# TEXT PROVIDED
**********

QuantumChem-200K: A Large-Scale Open Organic Molecular Dataset for Quantum-Chemistry Property Screening and Language Model Benchmarking

TL;DR

This work fills a critical gap in photoinitiator discovery by introducing QuantumChem-200K, the first large open dataset linking molecular structure to 11 quantum-chemical and photophysical properties via a hybrid DFT/semi-empirical workflow. The authors demonstrate that domain-specific fine-tuning of a chemistry-oriented LLM on QuantumChem-200K yields substantial gains in forward property prediction from SMILES, outperforming several baselines on unseen molecules and key photophysical targets like sigma780 and ISC. The dataset, alongside an evaluation benchmark and an AI assistant, enables scalable, high-throughput, AI-assisted photoinitiator screening and autonomous materials discovery, with clear pathways for future extension into excited-state dynamics and multi-modal data fusion.

**********

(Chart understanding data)
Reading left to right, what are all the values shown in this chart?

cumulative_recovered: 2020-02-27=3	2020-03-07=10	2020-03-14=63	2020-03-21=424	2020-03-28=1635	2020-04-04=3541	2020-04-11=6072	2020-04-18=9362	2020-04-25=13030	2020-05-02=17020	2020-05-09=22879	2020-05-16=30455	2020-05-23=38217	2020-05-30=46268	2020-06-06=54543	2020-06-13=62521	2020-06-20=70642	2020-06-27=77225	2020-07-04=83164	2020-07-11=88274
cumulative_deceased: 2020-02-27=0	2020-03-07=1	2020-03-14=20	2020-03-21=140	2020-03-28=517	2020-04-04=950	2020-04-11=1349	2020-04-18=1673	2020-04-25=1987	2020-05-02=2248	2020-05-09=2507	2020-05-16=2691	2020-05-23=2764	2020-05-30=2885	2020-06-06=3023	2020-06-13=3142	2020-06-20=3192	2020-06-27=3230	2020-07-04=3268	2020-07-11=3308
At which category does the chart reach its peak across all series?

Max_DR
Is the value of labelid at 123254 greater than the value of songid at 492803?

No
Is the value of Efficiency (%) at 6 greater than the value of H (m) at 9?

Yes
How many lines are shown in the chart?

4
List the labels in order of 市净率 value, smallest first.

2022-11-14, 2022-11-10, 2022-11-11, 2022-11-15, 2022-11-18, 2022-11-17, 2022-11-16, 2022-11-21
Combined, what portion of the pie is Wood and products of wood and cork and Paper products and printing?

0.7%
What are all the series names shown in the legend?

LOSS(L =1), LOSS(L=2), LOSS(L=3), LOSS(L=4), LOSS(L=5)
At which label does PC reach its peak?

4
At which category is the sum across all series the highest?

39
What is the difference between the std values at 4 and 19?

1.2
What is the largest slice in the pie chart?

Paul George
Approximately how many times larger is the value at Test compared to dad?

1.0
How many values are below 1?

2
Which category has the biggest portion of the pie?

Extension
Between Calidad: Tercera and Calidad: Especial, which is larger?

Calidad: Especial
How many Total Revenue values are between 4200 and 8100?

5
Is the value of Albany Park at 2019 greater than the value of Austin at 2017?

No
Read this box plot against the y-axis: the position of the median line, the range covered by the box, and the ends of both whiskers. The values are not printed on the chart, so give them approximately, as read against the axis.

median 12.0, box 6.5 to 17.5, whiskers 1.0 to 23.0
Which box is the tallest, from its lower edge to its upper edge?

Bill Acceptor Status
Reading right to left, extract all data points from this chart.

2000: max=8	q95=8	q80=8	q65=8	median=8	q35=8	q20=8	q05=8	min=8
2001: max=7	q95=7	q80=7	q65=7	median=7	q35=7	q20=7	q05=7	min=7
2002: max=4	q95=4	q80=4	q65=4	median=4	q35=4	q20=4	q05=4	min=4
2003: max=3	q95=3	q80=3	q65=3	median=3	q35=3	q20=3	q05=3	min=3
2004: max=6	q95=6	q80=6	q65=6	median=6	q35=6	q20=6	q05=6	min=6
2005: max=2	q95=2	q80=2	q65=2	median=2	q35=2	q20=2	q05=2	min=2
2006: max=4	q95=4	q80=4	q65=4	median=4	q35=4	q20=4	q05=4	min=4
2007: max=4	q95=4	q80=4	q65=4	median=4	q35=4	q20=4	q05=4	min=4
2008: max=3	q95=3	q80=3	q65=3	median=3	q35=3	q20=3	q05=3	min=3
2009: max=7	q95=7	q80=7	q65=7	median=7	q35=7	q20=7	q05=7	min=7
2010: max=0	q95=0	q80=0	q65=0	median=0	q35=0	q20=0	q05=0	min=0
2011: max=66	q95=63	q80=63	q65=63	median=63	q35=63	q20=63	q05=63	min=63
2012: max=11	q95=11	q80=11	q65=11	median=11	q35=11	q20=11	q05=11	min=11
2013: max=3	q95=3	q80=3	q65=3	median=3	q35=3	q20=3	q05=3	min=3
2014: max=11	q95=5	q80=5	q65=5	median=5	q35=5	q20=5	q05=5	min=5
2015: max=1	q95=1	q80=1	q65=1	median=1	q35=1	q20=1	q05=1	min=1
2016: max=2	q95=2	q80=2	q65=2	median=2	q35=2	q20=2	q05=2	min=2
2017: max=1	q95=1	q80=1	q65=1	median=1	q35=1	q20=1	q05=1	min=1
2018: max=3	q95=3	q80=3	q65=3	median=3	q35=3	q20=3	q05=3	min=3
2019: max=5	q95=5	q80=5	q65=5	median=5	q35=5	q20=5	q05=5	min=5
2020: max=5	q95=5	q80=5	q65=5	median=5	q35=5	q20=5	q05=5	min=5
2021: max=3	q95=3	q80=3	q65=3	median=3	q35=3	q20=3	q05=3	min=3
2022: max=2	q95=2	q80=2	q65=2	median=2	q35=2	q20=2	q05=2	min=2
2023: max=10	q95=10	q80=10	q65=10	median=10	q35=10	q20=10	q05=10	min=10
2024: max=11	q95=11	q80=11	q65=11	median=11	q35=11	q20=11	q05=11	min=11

**********

# BRIEF 1
Please retype the part of the TL;DR on QuantumChem-200K covering everything from "This work fills" down to "multi-modal data fusion.".
# BRIEF 2
Decide whether each statement agrees with the TL;DR on QuantumChem-200K. Answer yes or no for each, quoting the words that decide it.
(a) The dataset links molecular structure to 11 quantum-chemical and photophysical properties.
(b) The properties were computed with a purely semi-empirical workflow.
(c) Several baselines outperformed the fine-tuned model on unseen molecules.

# YOUR SOLUTION 1
This work fills a critical gap in photoinitiator discovery by introducing QuantumChem-200K, the first large open dataset linking molecular structure to 11 quantum-chemical and photophysical properties via a hybrid DFT/semi-empirical workflow. The authors demonstrate that domain-specific fine-tuning of a chemistry-oriented LLM on QuantumChem-200K yields substantial gains in forward property prediction from SMILES, outperforming several baselines on unseen molecules and key photophysical targets like sigma780 and ISC. The dataset, alongside an evaluation benchmark and an AI assistant, enables scalable, high-throughput, AI-assisted photoinitiator screening and autonomous materials discovery, with clear pathways for future extension into excited-state dynamics and multi-modal data fusion.

# YOUR SOLUTION 2
(a) Yes: "linking molecular structure to 11 quantum-chemical and photophysical properties"
(b) No: "via a hybrid DFT/semi-empirical workflow"
(c) No: "outperforming several baselines on unseen molecules"